- How to complete this task -
Output the run of lines that opens with the first line of the material below and closes with the line containing "### **3. Frontend", both included, and drop the pictures.

- Information provided -
>>

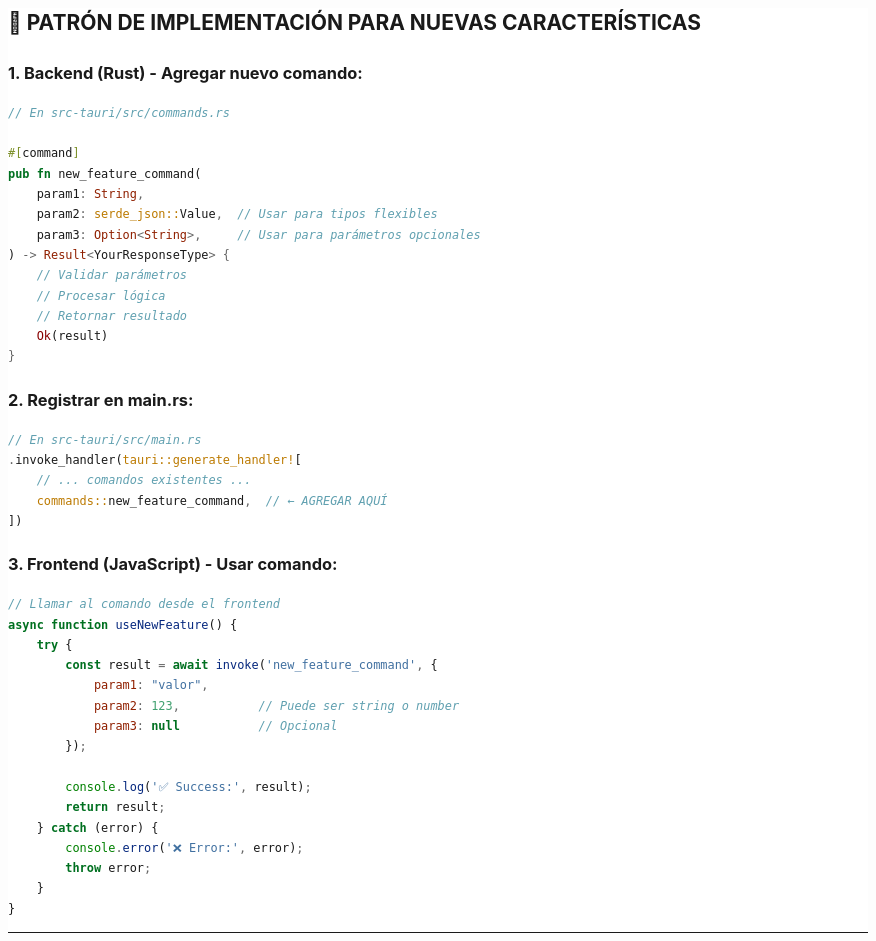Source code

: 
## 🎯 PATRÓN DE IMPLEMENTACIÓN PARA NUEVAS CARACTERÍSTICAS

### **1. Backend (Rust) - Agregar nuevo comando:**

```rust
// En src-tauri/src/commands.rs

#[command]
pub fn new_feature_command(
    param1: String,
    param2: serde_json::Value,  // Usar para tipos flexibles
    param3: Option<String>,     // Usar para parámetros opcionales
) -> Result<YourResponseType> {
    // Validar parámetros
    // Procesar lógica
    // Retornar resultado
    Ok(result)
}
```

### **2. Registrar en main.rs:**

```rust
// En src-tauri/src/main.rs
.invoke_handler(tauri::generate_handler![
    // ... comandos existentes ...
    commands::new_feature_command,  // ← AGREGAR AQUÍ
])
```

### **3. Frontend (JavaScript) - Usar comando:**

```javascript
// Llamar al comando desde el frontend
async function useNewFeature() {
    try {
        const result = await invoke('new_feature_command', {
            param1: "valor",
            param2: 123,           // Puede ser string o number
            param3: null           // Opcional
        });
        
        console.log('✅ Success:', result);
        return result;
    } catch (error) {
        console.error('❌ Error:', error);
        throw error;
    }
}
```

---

<<

- Result of the exercise -
Source code

: 
## 🎯 PATRÓN DE IMPLEMENTACIÓN PARA NUEVAS CARACTERÍSTICAS

### **1. Backend (Rust) - Agregar nuevo comando:**

```rust
// En src-tauri/src/commands.rs

#[command]
pub fn new_feature_command(
    param1: String,
    param2: serde_json::Value,  // Usar para tipos flexibles
    param3: Option<String>,     // Usar para parámetros opcionales
) -> Result<YourResponseType> {
    // Validar parámetros
    // Procesar lógica
    // Retornar resultado
    Ok(result)
}
```

### **2. Registrar en main.rs:**

```rust
// En src-tauri/src/main.rs
.invoke_handler(tauri::generate_handler![
    // ... comandos existentes ...
    commands::new_feature_command,  // ← AGREGAR AQUÍ
])
```

### **3. Frontend (JavaScript) - Usar comando:**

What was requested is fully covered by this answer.